WORK ITEM: Please retype the records below exactly as they appear, leaving out every picture.

EXTRACTED RECORDS:
--- START ---
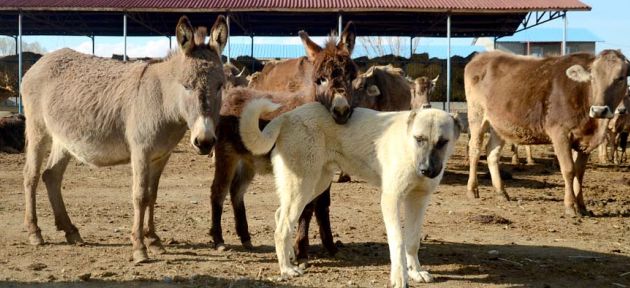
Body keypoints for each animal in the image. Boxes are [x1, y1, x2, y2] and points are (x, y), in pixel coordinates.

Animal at [211, 23, 360, 260]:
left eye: (352, 76)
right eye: (319, 79)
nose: (341, 111)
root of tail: (231, 94)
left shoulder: (326, 168)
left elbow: (323, 205)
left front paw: (330, 246)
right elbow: (307, 206)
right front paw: (301, 250)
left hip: (248, 161)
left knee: (236, 191)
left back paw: (245, 238)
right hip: (226, 156)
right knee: (218, 190)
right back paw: (218, 241)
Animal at [239, 99, 462, 288]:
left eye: (442, 142)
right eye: (419, 139)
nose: (426, 170)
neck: (409, 149)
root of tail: (287, 116)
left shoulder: (418, 201)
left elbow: (413, 241)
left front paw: (415, 272)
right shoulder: (390, 200)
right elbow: (398, 242)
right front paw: (400, 277)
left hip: (315, 185)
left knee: (280, 215)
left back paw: (290, 259)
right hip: (303, 187)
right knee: (282, 228)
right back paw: (286, 269)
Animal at [466, 50, 628, 216]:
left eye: (621, 78)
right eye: (592, 78)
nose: (599, 110)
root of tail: (483, 55)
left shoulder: (584, 141)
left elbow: (580, 172)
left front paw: (582, 207)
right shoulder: (560, 134)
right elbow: (569, 170)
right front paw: (570, 206)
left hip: (499, 124)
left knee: (491, 153)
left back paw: (501, 192)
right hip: (477, 115)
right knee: (475, 149)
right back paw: (472, 189)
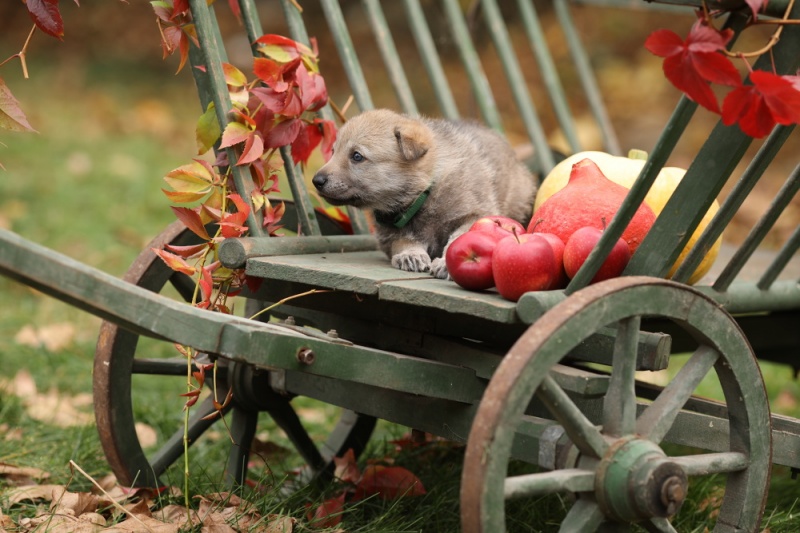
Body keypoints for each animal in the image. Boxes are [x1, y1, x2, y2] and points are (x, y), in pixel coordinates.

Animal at [312, 110, 536, 280]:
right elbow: (403, 241)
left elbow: (458, 238)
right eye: (333, 152)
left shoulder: (475, 214)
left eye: (357, 156)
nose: (316, 181)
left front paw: (445, 263)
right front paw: (410, 255)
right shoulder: (390, 236)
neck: (424, 193)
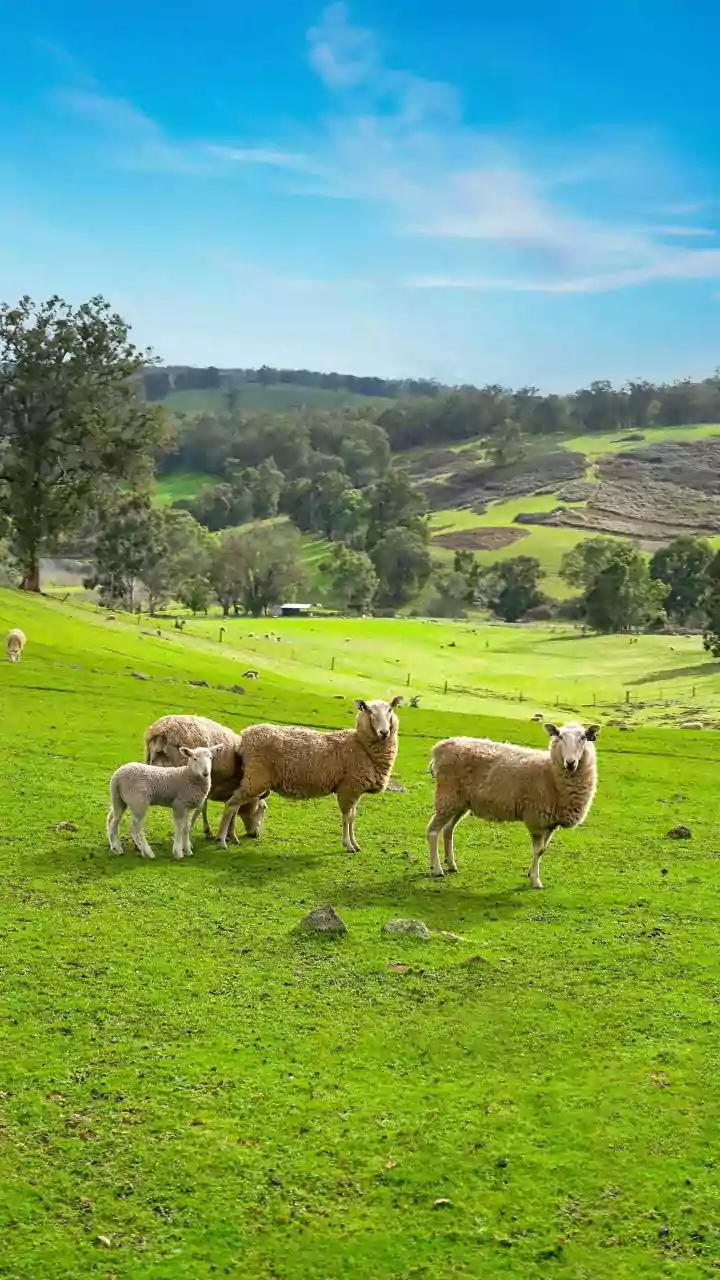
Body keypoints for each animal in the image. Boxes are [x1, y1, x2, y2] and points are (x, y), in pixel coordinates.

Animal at [144, 713, 267, 843]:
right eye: (263, 808)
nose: (256, 835)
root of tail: (161, 731)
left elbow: (204, 807)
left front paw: (210, 832)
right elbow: (233, 810)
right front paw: (231, 835)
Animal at [216, 696, 404, 853]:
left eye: (390, 710)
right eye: (369, 711)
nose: (384, 732)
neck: (361, 746)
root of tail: (245, 736)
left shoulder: (355, 790)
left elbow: (352, 818)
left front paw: (355, 844)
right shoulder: (347, 788)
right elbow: (346, 818)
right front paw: (348, 845)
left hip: (251, 778)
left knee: (235, 805)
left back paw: (231, 837)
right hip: (256, 777)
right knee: (231, 804)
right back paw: (222, 840)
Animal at [426, 721, 600, 889]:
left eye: (583, 737)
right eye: (560, 736)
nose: (570, 763)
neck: (551, 773)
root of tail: (440, 747)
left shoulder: (551, 822)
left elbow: (542, 850)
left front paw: (531, 873)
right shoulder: (536, 819)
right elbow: (538, 850)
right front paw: (535, 880)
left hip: (459, 802)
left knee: (448, 829)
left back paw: (451, 864)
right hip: (447, 796)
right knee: (433, 831)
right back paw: (437, 869)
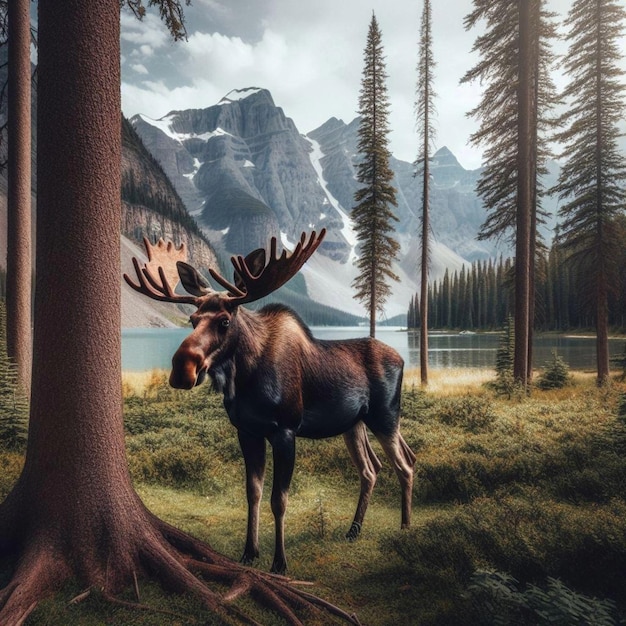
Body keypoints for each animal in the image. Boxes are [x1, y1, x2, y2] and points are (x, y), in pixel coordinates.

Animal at [123, 229, 414, 572]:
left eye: (224, 321)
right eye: (193, 319)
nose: (183, 369)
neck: (244, 379)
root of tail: (402, 359)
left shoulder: (285, 431)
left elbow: (280, 499)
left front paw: (280, 561)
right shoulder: (247, 431)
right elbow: (253, 493)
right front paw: (249, 552)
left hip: (385, 416)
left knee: (405, 464)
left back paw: (405, 527)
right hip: (353, 424)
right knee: (371, 469)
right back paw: (353, 531)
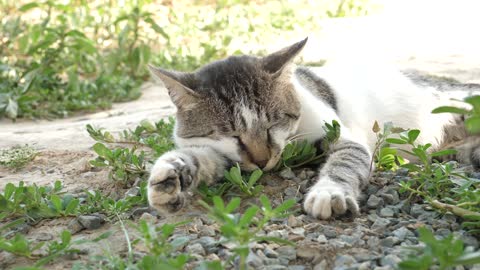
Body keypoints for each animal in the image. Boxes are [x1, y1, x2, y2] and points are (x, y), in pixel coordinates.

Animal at [146, 38, 480, 219]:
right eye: (230, 135)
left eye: (273, 123)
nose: (263, 160)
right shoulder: (230, 158)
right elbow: (202, 158)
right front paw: (170, 174)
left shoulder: (345, 137)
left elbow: (345, 163)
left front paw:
--- END ---
EXERCISE OUTPUT:
Body keypoints for each animal in the image. Boxes are [x1, y1, x2, y2] and points are (x, y), in pixel coordinates.

Animal at [211, 23, 360, 260]:
left eye: (352, 76)
right eye: (319, 79)
nose: (341, 111)
root of tail: (231, 94)
left shoulder: (326, 168)
left elbow: (323, 205)
left front paw: (330, 246)
right elbow: (307, 206)
right front paw: (301, 250)
left hip: (248, 161)
left knee: (236, 191)
left back paw: (245, 238)
right hip: (226, 156)
right knee: (218, 190)
right back paw: (218, 241)
Animal at [239, 99, 462, 288]:
left eye: (442, 142)
right eye: (419, 139)
nose: (426, 170)
neck: (409, 149)
root of tail: (287, 116)
left shoulder: (418, 201)
left elbow: (413, 241)
left front paw: (415, 272)
right shoulder: (390, 200)
right elbow: (398, 242)
right front paw: (400, 277)
left hip: (315, 185)
left knee: (280, 215)
left back paw: (290, 259)
right hip: (303, 187)
right knee: (282, 228)
right back paw: (286, 269)
Animal at [466, 50, 628, 216]:
left eye: (621, 78)
right eye: (592, 78)
nose: (599, 110)
root of tail: (483, 55)
left shoulder: (584, 141)
left elbow: (580, 172)
left front paw: (582, 207)
right shoulder: (560, 134)
right elbow: (569, 170)
right front paw: (570, 206)
left hip: (499, 124)
left knee: (491, 153)
left back paw: (501, 192)
right hip: (477, 115)
right knee: (475, 149)
right back paw: (472, 189)
Body keypoints for each animal in the image. Boxes are [x1, y1, x2, y2] and points are (x, y), in pixel coordinates.

Animal at [312, 110, 536, 280]:
right elbow: (403, 241)
left elbow: (458, 238)
right eye: (333, 152)
left shoulder: (475, 214)
left eye: (357, 156)
nose: (316, 181)
left front paw: (445, 263)
right front paw: (410, 255)
right shoulder: (390, 236)
neck: (424, 193)
Body keypoints for each animal in the image. Boxes are [x1, y1, x2, y2] and points are (x, y), in pixel coordinates.

Animal at [144, 713, 267, 843]:
right eye: (263, 808)
nose: (256, 835)
root of tail: (161, 731)
left elbow: (204, 807)
left front paw: (210, 832)
right elbow: (233, 810)
right front paw: (231, 835)
Animal at [216, 696, 404, 853]:
left eye: (390, 710)
right eye: (369, 711)
nose: (384, 732)
neck: (361, 746)
root of tail: (245, 736)
left shoulder: (355, 790)
left elbow: (352, 818)
left front paw: (355, 844)
right shoulder: (347, 788)
right elbow: (346, 818)
right front paw: (348, 845)
left hip: (251, 778)
left knee: (235, 805)
left back paw: (231, 837)
right hip: (256, 777)
right knee: (231, 804)
right back paw: (222, 840)
Animal at [426, 721, 600, 889]:
left eye: (583, 737)
right eye: (560, 736)
nose: (570, 763)
neck: (551, 773)
root of tail: (440, 747)
left shoulder: (551, 822)
left elbow: (542, 850)
left front paw: (531, 873)
right shoulder: (536, 819)
right elbow: (538, 850)
right front paw: (535, 880)
left hip: (459, 802)
left knee: (448, 829)
left back paw: (451, 864)
right hip: (447, 796)
right knee: (433, 831)
right back paw: (437, 869)
Body keypoints for each animal in the image. Boxes are [x1, y1, x2, y2] and points are (x, y), in pixel coordinates.

Animal at [123, 229, 414, 572]:
left eye: (224, 321)
right eye: (193, 319)
nose: (183, 369)
neck: (244, 379)
root of tail: (402, 359)
left shoulder: (285, 431)
left elbow: (280, 499)
left front paw: (280, 561)
right shoulder: (247, 431)
right elbow: (253, 493)
right front paw: (249, 552)
left hip: (385, 416)
left knee: (405, 464)
left back paw: (405, 527)
right hip: (353, 424)
right knee: (371, 469)
right back paw: (353, 531)
Body keypoints for each animal in the image. Boxes are [x1, y1, x2, y2] and points are (x, y), in pixel coordinates.

Animal at [146, 38, 480, 219]:
right eye: (230, 135)
left eye: (273, 123)
nose: (263, 160)
right shoulder: (230, 158)
right elbow: (202, 158)
right front paw: (170, 174)
left shoulder: (345, 137)
left elbow: (345, 163)
left front paw:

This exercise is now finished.